SimplifAI is an user-friendly web application that effortlessly converts any given English text into ‘Plain English,’ a simplified form of writing designed to enhance understanding for people with diverse cognitive abilities. It can also help students whose English is not their mother tongue. As a result, its user base is potentially wide, ranging from individuals with learning or mental disabilities to caregivers, educators, and any professional aiming to communicate with a diverse audience. SimplifAI uses a similar tech stack as Study buddy.
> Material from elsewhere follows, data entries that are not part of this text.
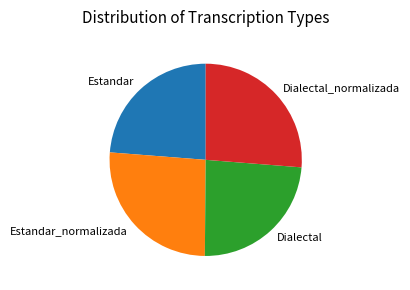

Count the number of slices in the pie.

4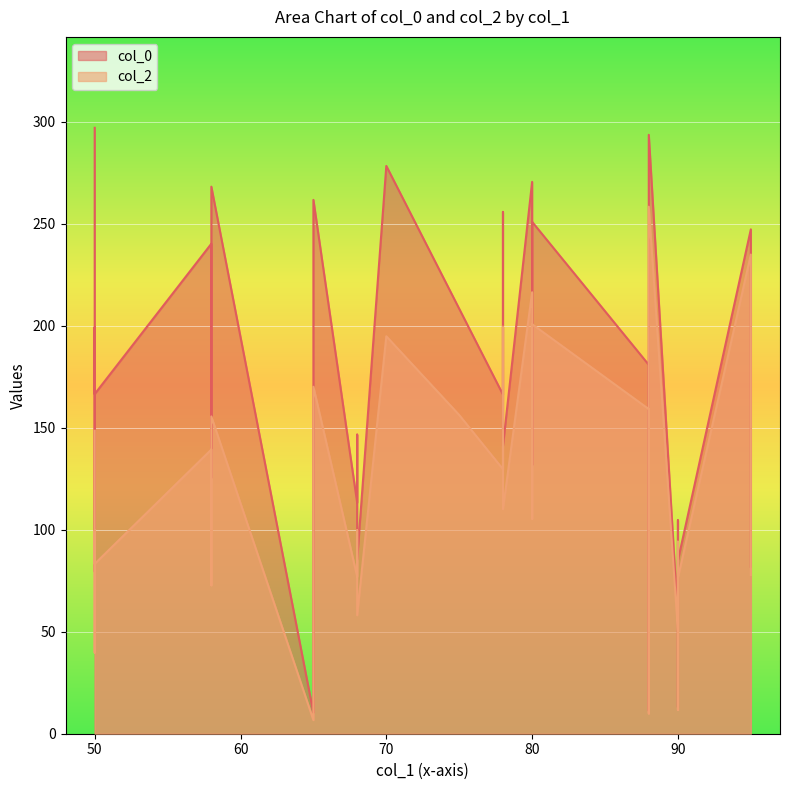

Is the value of col_2 at 50 greater than the value of col_0 at 50?

No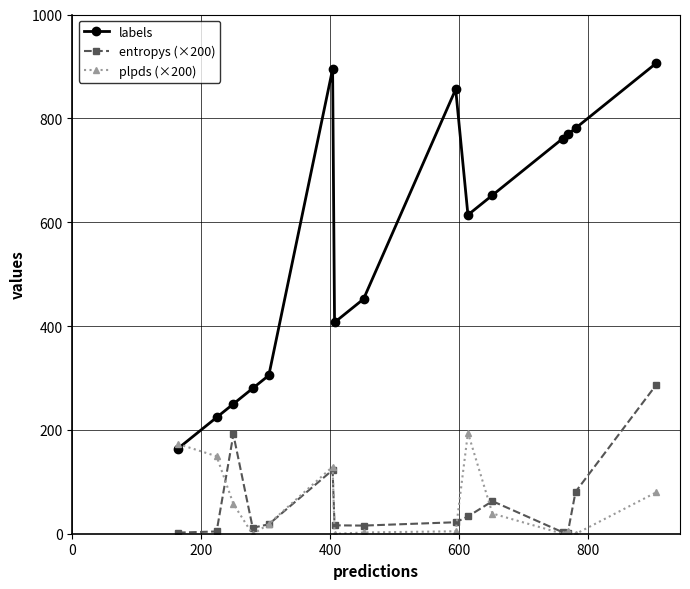

True or false: plpds (×200) and labels intersect in this chart.

True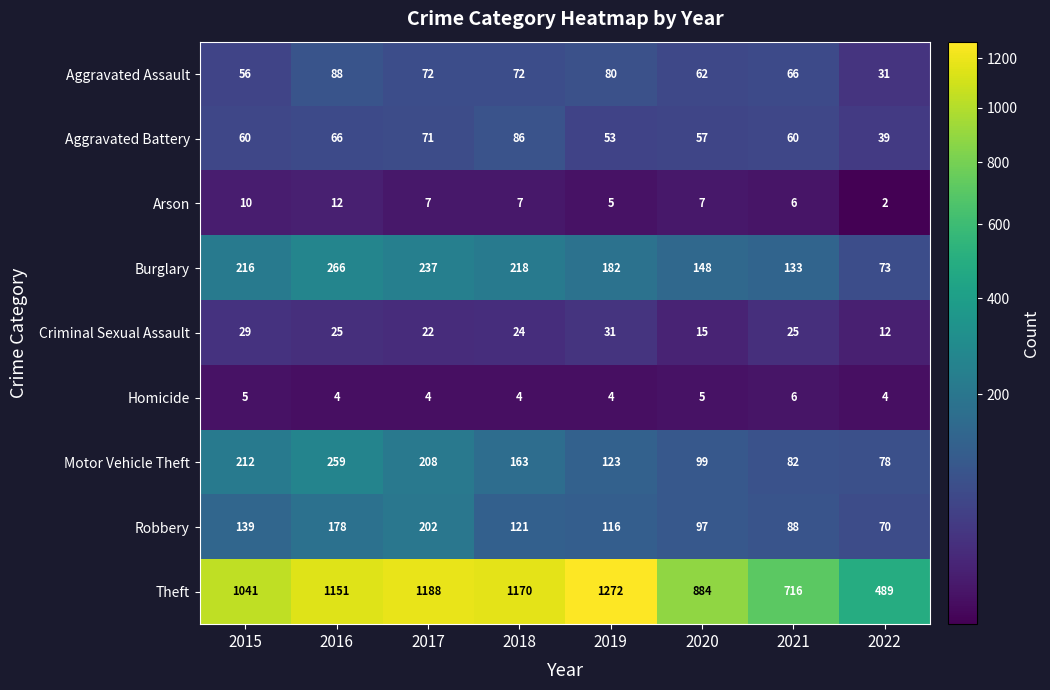

The value of Theft at 2019 is 1272. True or false?

True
The Simplifai team showcased a full range of evaluation metrics including BLEU and language match along with custom evaluations that confirmed the simplicity of the resulting text, a key business requirement. Last, to explain which tokens in the LLM response were most influential to its complexity, the team used an integrated gradients technique available from TruLens-explain.
🥇Winner #1: Ask Priya
Team: Bassim Eldath, Fadil Faizal and Phuc Nguyen,
Ask Priya is a pioneering AI chatbot designed to streamline the process of acquiring US immigration information, leveraging data from the United States Citizenship and Immigration Services (USCIS) website. Ask Priya is a classic retrieval augmented generation app whose answers are grounded on USCIS-indexed data and evaluated using Trulens’ feedback functions. Considering the continuous and massive flows of immigrants seeking to move to the U.S. and the complexity of its immigration policy, Ask Priya addresses a pressing issue.
During development, the Ask Priya team added a “development mode”, which accelerated iteration by allowing the team to test the application while receiving feedback from TruLens on the quality of the LLM responses. On top of the RAG triad to assess hallucinations, the team also built in language match feedback functions as their app seeks to serve a diverse set of users.
Other remarkable submissions
Two other applications came very close to the winning teams and thus are worth presenting. First, we have Huddle, a professional networking app that enables users to connect with interesting professionals selected based on professional backgrounds, work experiences, and objectives. If there’s a match, the app schedules a video call for both parties, thereby streamlining the networking process. Customer Chatbot API also made a great impression. This app improves customer engagement and optimizes online shopping experience through more personalized product recommendations and conversational search. Both apps used the RAG triad from TruLens to validate the lack of hallucinations in their final product.
This blog post was co-authored by Lofred Madzou and Josh Reini.